For most people—at least in the rich west—an ideal happy life includes fun. Fun is even a moral responsibility: you have a duty to be fun, or at least interesting—not boring. Religion, being very serious, is not traditionally a lot of fun. Jesus didn’t crack many jokes (though maybe more than you might think). As life became easier, for many Christians the social climax of the week shifted from Sunday morning to Saturday night. Will we follow fun’s siren call into decadence—the frivolous life of pleasure? Maybe far enough to spark a reaction. Religion not only causes hate and war, it also helps people. Maybe the clergy will evolve into social workers, as we learn to help people better. The pendulum swings toward fun, and swings back again. The other ideals are just as strong, and natural, as fun.
We have these four ideals that refuse to fuse. It’s hard to focus on more than one, or maybe two, at a time. Comedy is not pretty. Beauty is not always good. Satan steals Paradise Lost. What’s good, like praise for a gift, is not always true. Life has hard truths, like death, and pain, that we normally find neither good, beautiful, nor fun.
When we move from God to good, we give up the absolute solution of death: the certainty of eternal life, and the loving God who gives just rewards. Yet with all our health and leisure we still suffer, and we still die. Is this life enough for us? For all we know we may be caught between the spiritual immortality of the past and the physical immortality of the future: the first and last to simply die. Will we keep searching on both sides, spiritual and physical, for an absolute eternal life that can never be lost?

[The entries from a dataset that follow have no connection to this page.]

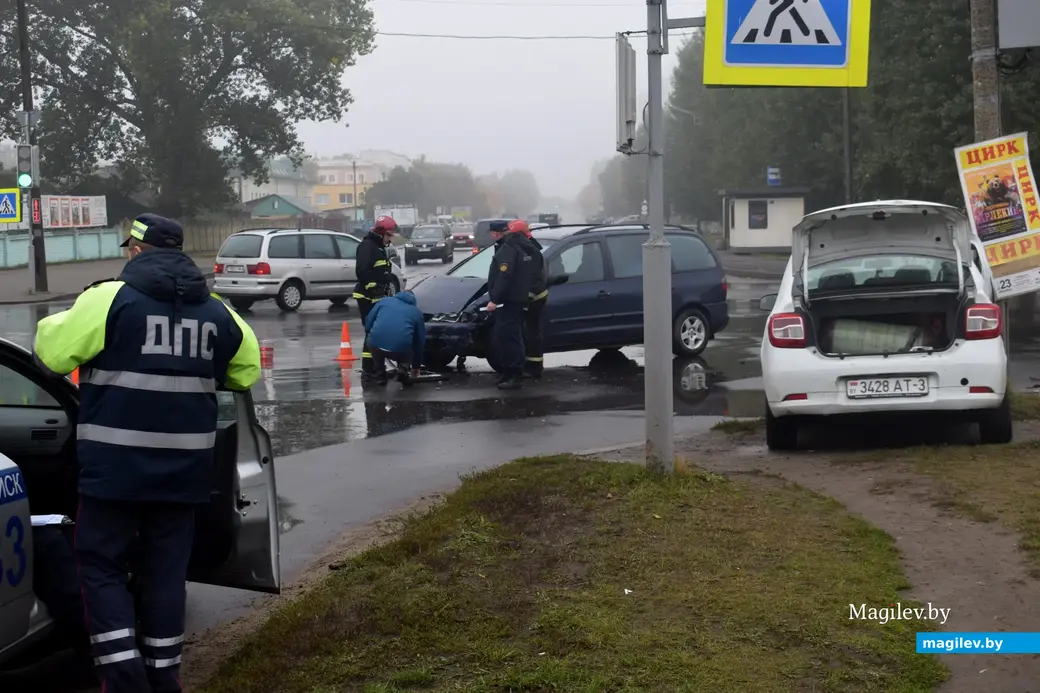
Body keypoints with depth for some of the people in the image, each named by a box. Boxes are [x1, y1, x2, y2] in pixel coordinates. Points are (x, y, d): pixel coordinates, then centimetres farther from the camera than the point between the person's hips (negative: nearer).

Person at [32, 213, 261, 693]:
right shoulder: (216, 311, 8)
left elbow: (52, 353, -6)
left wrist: (56, 324, 15)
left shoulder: (111, 297, -9)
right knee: (166, 571, 14)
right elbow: (246, 371, 20)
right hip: (183, 467, 5)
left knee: (101, 568, 7)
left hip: (115, 465, -4)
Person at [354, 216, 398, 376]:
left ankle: (376, 365, 21)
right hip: (368, 297, -10)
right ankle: (368, 368, -10)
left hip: (377, 297, 10)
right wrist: (372, 289, -25)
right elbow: (362, 271, -24)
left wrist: (386, 291, 23)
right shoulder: (367, 246, -13)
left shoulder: (379, 247, 19)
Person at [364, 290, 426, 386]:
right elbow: (420, 341, 30)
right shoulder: (417, 312, 25)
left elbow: (368, 323, 22)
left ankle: (380, 376, 24)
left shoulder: (385, 301, 25)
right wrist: (415, 366, 40)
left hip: (377, 343, 1)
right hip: (401, 348, -1)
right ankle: (403, 368, 4)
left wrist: (370, 335, 43)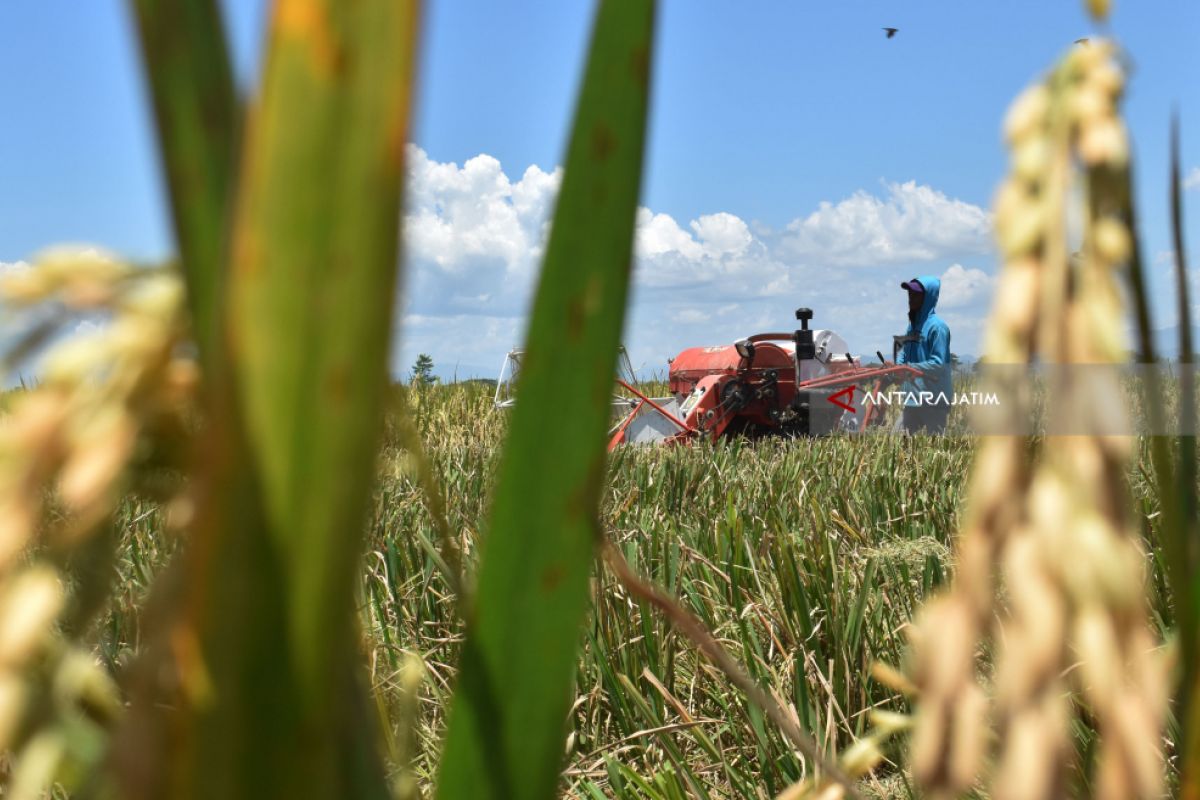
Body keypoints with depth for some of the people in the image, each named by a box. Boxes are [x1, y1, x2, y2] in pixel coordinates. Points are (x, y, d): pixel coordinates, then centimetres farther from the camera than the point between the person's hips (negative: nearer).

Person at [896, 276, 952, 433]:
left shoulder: (937, 326, -14)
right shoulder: (913, 324, 13)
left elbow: (939, 364, -19)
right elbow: (904, 351, 18)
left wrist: (909, 368, -22)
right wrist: (897, 366, -3)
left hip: (934, 400, -9)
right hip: (912, 397, 9)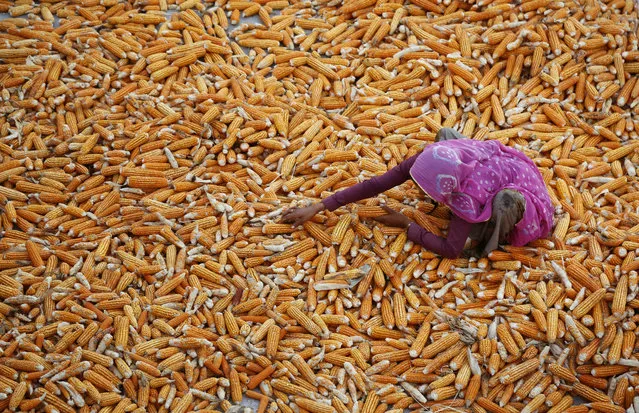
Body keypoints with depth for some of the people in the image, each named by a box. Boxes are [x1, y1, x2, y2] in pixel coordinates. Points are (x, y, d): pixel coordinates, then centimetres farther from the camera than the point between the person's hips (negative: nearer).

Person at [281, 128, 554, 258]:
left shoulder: (468, 195, -42)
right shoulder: (429, 158, -28)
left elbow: (451, 250, -41)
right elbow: (377, 184, -26)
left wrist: (405, 224, -32)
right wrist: (318, 207, -28)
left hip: (517, 181, -6)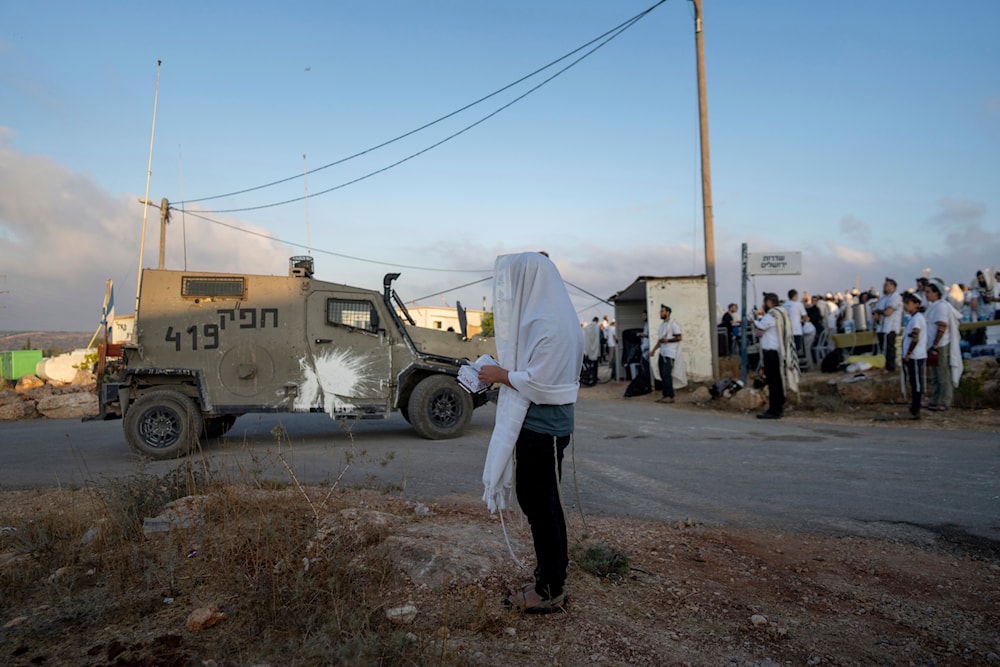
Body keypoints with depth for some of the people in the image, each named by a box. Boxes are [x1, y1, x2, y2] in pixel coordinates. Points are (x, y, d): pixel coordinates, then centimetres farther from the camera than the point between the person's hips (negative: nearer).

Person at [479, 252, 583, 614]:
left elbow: (537, 383, -23)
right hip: (533, 425, 10)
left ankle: (551, 592, 17)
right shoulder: (538, 317, 12)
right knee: (533, 500, 18)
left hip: (543, 430, -10)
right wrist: (505, 374, 8)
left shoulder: (549, 324, -19)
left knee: (543, 507, 2)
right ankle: (549, 579, 32)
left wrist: (501, 375, -10)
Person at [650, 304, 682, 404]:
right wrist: (654, 350, 17)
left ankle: (670, 396, -11)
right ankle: (664, 395, 11)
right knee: (662, 375, 6)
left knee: (667, 374, -13)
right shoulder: (662, 324, 20)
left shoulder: (673, 324, -7)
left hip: (669, 353, -8)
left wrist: (667, 340, -19)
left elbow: (679, 337, -10)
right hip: (662, 353, 8)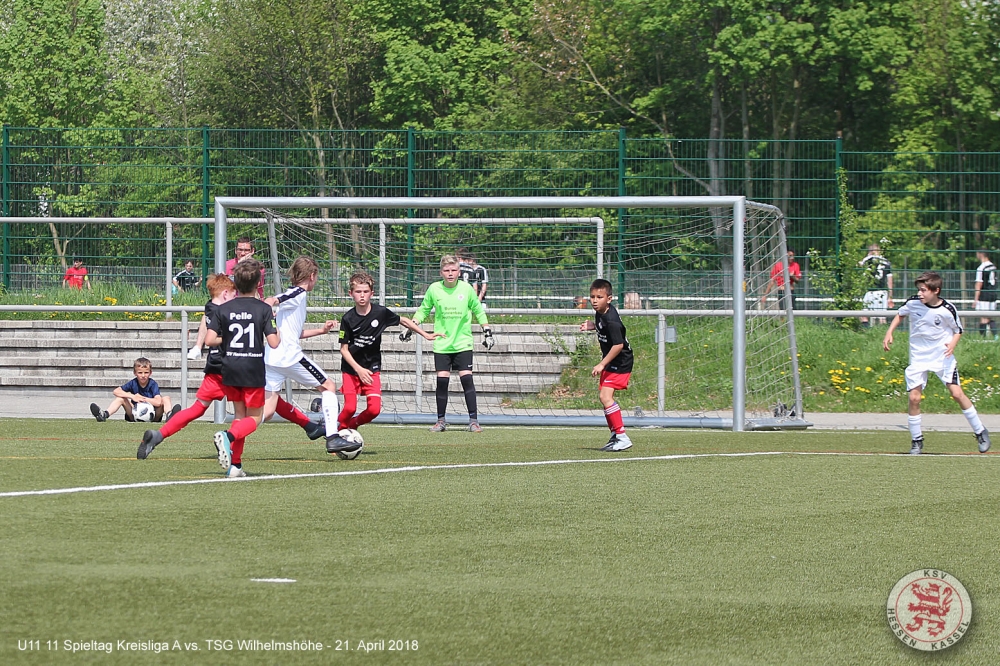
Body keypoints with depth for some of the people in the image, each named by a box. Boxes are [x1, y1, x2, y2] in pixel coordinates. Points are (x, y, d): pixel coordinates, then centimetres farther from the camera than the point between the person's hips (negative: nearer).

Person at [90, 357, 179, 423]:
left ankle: (169, 416, -47)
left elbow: (158, 402, -27)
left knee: (165, 399, -21)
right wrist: (132, 396, -23)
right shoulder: (133, 383, -3)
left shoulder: (153, 384, -11)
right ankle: (104, 415, -32)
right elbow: (116, 391, -10)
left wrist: (142, 398, -20)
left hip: (153, 416, -2)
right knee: (120, 398, -13)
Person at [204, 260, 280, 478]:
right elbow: (273, 343, -12)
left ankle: (235, 465, 9)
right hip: (254, 370, -3)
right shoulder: (263, 309, -8)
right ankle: (228, 437, -24)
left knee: (239, 414, 17)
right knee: (254, 418, 8)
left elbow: (209, 340, -7)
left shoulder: (223, 309, -1)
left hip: (230, 370, 3)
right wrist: (279, 333, 9)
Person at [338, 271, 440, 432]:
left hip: (372, 368, 2)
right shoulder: (348, 318, -13)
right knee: (350, 407, -14)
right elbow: (344, 349, -8)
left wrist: (426, 335, 10)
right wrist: (359, 369, -18)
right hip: (351, 369, -2)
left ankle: (351, 425, 16)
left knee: (374, 409, -11)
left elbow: (403, 321, 9)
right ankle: (336, 427, 14)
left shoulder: (380, 312, -9)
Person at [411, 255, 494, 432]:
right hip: (442, 344, 1)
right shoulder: (434, 289, 0)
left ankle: (473, 420, -5)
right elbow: (423, 310, 13)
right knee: (442, 380, -3)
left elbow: (478, 311, 12)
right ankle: (441, 421, 10)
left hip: (463, 343, -1)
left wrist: (487, 331, 11)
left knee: (467, 378, -10)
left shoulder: (466, 288, 0)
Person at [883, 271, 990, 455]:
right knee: (914, 398, -6)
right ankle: (916, 441, 10)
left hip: (943, 356, -2)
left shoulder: (947, 310, -16)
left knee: (957, 393, -9)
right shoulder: (913, 303, -9)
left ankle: (980, 432, 7)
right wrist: (889, 333, 3)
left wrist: (953, 344, -19)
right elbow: (900, 314, 13)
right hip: (918, 356, 2)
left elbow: (958, 330, 1)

Not long ago, life was not only tougher, it was also more mysterious, a mystery faith helped solve. Humanists now again face the mystery of death, but the mysteries of smallpox, or eclipses, or the growing season, though not eliminated, have been mostly tamed. Progress has given us a beachhead of security, where we have time to think about our lives in relative comfort, not constant fear and trembling. We have heat and air-conditioning, good food, music, refrigerators, cars, tv, computers, showers. A shower gives you a fresh start every day, washing off dirt the way baptism washed off sins. One of the beautiful experiences of civilized life is flushing a toilet. Cleanliness, like knowledge, makes it easier to live without God.
Humanism is a human way to climb toward good, though we may never stop the pendulum that swings from God to good to physicalism and back. Will the ever-searching human spirit be content to die? I doubt it. But in the meantime most of us may eventually find that a beautiful fun good life is all we have to have. It’s not perfect, but it’s good enough—and can get better. Instead of following an absolute God, we make our unending climb toward more and better good: never all, ever more. God plus o: no limit.
Strawson, P.F. 1974. “Freedom and Resentment,” in Freedom and Resentment and Other Essays. London: Methuen.
Wolf, Susan. 1993. Freedom Within Reason. Oxford: Oxford University Press.